Elegant Furniture maintains a biodiversity dashboard for their rhino conservation project. The dashboard depicts the effect of Elegant Furniture's biodiversity project on poacher behavior, and that behavior's effect on the survival of the South African rhino (dashboard).
By looking at this dashboard, biodiversity-concerned customers can immediately see for themselves if Elegant Furniture's efforts are doing any good.
Veracity bands for data on the number of employees who are relocated rural residents and the number of poaching events are assigned by an auditor hired by Elegant Furniture during the implementation procedure's step 7. The dashboard contains a link to this auditor's contact information.

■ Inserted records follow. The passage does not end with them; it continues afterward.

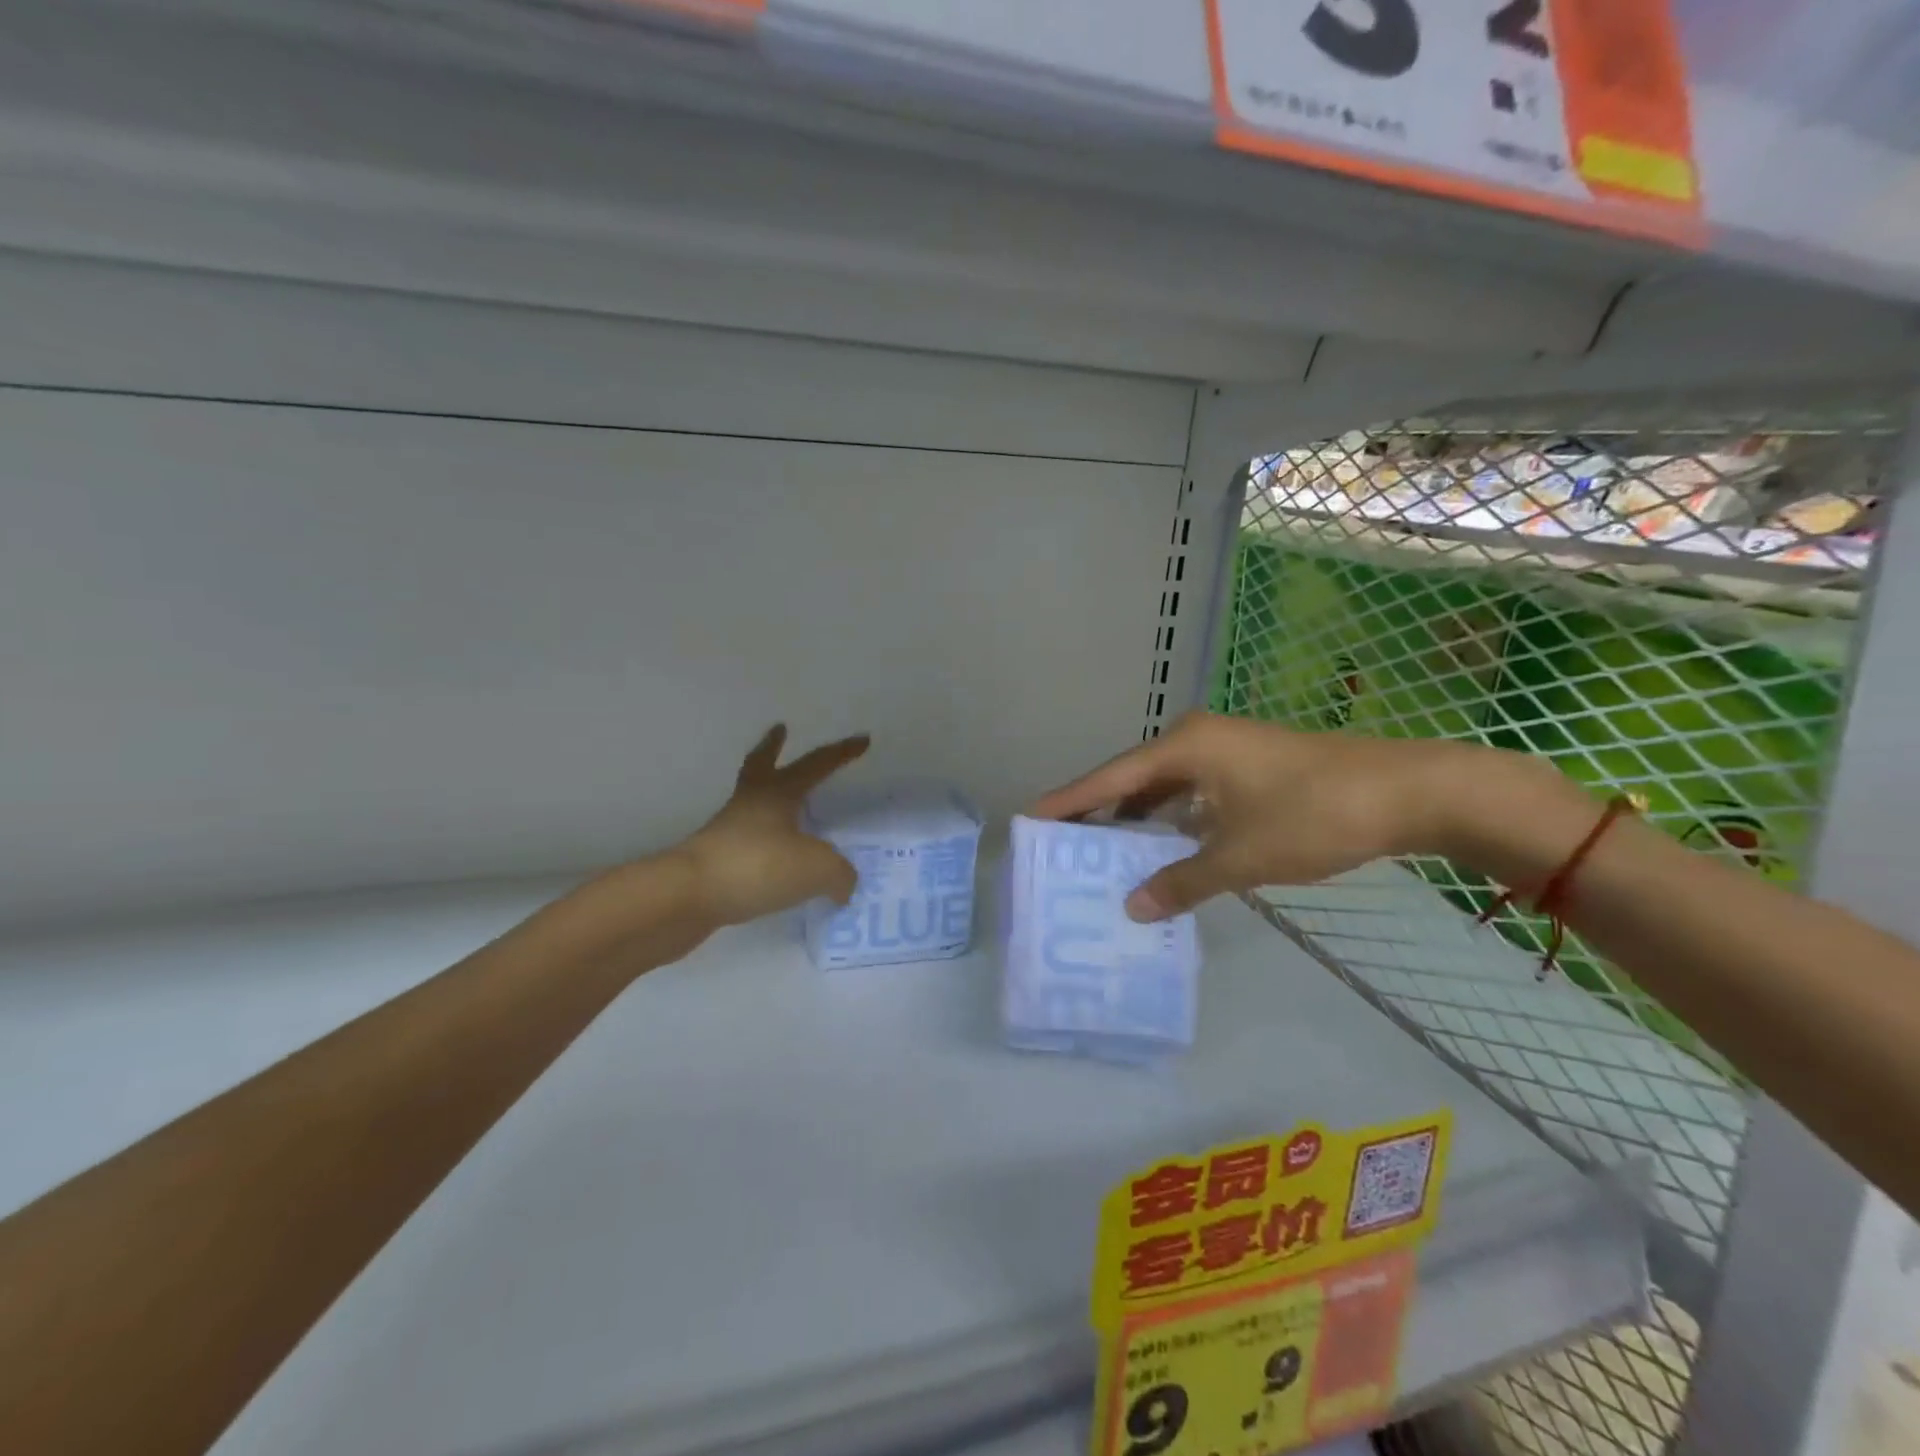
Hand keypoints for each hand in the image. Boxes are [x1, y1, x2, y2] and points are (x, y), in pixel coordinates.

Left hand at [675, 724, 870, 926]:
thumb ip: (840, 874)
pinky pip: (747, 845)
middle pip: (761, 766)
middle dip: (773, 748)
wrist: (689, 895)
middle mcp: (750, 804)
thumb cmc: (758, 866)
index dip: (841, 753)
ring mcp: (727, 831)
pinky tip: (777, 862)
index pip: (817, 764)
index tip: (862, 739)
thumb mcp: (817, 869)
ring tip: (785, 806)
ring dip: (767, 798)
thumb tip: (842, 884)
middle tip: (780, 730)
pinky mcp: (714, 862)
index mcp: (778, 793)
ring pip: (751, 804)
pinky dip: (765, 845)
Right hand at [1031, 712, 1469, 920]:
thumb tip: (1132, 907)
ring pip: (1164, 787)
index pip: (1110, 778)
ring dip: (1139, 819)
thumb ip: (1182, 881)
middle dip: (1100, 813)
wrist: (1409, 792)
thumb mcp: (1241, 856)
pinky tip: (1166, 850)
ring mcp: (1227, 751)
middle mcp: (1198, 739)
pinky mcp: (1250, 767)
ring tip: (1105, 854)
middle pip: (1132, 779)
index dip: (1069, 801)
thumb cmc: (1314, 815)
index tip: (1030, 817)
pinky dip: (1173, 821)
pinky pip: (1193, 794)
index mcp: (1186, 747)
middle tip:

The veracity of a reported data point can be diminished by subjective value assignment, deceptive assignment, or the use of estimates rather than direct observation. One way to quantify data veracity is as follows. An auditor performs an audit of the veracity of the dashboard's data on the two variables, X(t) and Y(t). The auditor writes a report and, from that report, assigns veracity bounds {LX(t), UX(t)}, and {LY(t), UY(t)} to each reported value on X(t), and Y(t), respectively. These bounds reflect the auditor's judgement of where the true value of that variable might be at time t.
For example, veracity bounds on a value of X(t) would be wide if the value was no more than a rough estimate made by counting employees leaving the building in the evening. The bounds would narrow if the value was a self-report by the ICO or if the value was the result of the auditor using a federally-sanctioned method for counting employees such as the one given in the United States Family and Medical Leave Act of 1993. Values of Y(t) are subject to deceptive reporting because some audiences inside and outside South Africa view high poaching numbers negatively.